- [Task]: Please gather each line in the entries below that contains the string "built", treating uppercase and lowercase as different.

- [Records to process]:
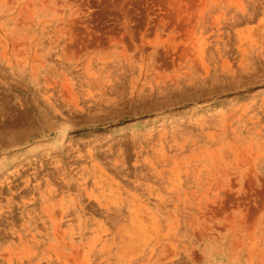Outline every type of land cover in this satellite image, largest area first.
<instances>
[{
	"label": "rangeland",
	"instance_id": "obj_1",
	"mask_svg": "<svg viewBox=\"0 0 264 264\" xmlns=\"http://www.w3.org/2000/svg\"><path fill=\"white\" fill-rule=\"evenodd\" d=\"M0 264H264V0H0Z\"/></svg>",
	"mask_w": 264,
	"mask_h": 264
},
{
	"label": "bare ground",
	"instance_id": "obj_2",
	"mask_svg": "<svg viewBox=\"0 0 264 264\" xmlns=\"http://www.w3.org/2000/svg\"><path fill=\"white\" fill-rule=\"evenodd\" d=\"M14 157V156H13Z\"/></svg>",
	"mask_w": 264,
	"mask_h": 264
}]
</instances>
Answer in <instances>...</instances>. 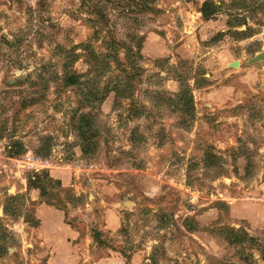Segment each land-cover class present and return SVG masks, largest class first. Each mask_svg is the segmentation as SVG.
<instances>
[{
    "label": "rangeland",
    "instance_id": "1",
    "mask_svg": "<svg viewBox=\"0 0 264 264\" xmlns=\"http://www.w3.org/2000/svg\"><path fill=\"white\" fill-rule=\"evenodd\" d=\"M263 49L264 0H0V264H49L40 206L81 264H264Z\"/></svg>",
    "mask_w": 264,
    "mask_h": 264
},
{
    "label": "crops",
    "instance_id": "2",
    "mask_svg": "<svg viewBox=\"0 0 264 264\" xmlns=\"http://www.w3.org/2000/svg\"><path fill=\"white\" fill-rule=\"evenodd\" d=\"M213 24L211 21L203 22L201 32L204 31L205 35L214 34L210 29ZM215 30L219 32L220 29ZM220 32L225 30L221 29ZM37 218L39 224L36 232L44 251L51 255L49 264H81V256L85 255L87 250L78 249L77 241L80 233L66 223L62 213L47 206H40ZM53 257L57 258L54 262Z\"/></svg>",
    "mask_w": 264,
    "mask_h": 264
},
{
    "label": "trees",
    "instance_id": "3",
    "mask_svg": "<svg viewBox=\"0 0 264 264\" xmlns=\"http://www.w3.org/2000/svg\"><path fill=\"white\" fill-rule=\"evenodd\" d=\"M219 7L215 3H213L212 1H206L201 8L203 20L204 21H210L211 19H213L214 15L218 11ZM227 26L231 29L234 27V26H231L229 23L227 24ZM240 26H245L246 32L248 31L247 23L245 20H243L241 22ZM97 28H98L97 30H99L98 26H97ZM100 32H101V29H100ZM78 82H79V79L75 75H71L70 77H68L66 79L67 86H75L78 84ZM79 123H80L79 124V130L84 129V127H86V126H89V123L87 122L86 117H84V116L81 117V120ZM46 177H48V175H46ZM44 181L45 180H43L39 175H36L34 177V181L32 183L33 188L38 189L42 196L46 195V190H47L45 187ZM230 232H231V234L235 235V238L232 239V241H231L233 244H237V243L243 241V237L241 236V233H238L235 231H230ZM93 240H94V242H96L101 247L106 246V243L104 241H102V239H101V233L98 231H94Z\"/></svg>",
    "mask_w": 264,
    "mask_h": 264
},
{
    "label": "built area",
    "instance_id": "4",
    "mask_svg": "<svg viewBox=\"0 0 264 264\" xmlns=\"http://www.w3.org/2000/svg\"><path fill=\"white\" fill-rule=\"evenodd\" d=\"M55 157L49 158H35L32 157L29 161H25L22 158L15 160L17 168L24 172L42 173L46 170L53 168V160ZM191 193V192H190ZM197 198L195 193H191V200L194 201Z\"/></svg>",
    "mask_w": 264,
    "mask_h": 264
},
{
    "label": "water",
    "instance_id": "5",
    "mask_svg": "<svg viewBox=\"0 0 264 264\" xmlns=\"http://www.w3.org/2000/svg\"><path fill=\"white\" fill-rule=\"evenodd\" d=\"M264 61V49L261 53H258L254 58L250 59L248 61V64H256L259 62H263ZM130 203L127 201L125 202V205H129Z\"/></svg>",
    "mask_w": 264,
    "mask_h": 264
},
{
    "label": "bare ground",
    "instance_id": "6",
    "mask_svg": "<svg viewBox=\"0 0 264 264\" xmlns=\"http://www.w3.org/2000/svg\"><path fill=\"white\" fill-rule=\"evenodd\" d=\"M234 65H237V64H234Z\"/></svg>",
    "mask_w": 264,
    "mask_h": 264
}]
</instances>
* * *
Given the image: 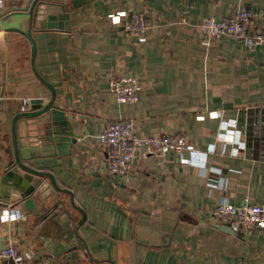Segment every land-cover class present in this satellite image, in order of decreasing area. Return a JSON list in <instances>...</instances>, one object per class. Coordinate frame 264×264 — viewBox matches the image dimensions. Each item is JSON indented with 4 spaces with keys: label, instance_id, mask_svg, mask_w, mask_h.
---
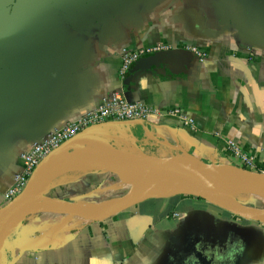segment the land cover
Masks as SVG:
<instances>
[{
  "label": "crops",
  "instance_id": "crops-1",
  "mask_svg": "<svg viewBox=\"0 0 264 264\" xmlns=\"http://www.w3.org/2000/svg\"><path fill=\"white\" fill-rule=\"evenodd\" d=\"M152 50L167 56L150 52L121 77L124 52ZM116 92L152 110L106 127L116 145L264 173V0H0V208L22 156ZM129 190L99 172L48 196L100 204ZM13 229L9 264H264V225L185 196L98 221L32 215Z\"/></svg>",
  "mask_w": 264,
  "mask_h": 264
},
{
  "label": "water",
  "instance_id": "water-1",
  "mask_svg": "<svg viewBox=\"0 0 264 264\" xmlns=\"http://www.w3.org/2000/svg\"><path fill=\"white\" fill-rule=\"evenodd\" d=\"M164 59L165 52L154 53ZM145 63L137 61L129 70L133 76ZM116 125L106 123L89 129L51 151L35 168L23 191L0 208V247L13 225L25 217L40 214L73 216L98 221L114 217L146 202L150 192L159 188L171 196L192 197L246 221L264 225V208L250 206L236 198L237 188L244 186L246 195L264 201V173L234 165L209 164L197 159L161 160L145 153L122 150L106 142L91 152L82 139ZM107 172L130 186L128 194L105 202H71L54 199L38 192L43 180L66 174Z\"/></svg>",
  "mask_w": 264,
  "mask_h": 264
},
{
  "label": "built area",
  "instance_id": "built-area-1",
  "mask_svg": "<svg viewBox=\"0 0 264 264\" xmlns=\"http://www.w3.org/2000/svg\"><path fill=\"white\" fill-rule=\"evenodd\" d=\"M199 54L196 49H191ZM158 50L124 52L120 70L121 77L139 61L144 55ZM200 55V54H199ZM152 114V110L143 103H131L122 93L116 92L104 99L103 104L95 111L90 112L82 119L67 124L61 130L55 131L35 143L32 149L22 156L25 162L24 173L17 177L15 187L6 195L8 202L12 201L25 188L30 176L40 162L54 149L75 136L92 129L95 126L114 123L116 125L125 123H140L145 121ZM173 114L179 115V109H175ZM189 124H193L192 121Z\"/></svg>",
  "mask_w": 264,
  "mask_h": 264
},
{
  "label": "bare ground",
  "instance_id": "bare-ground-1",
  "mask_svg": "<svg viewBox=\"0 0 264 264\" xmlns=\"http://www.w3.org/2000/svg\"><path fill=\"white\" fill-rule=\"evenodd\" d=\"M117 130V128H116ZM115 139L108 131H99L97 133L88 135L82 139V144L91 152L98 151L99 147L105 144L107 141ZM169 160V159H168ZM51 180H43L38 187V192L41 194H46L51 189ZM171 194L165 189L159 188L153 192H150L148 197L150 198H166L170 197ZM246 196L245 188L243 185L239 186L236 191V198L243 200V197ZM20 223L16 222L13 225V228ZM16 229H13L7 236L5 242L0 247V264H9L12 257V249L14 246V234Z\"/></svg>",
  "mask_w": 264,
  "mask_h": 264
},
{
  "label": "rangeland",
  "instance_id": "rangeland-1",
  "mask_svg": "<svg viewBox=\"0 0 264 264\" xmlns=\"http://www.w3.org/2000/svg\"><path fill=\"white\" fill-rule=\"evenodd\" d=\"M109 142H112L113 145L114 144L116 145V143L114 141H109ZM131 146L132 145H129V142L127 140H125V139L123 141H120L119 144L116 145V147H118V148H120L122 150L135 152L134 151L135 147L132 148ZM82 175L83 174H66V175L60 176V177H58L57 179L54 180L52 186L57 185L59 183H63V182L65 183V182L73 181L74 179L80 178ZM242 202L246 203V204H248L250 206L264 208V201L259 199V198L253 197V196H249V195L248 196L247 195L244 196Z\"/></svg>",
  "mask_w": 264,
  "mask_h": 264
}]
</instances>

- [Result]:
    "label": "built area",
  "label": "built area",
  "instance_id": "built-area-1",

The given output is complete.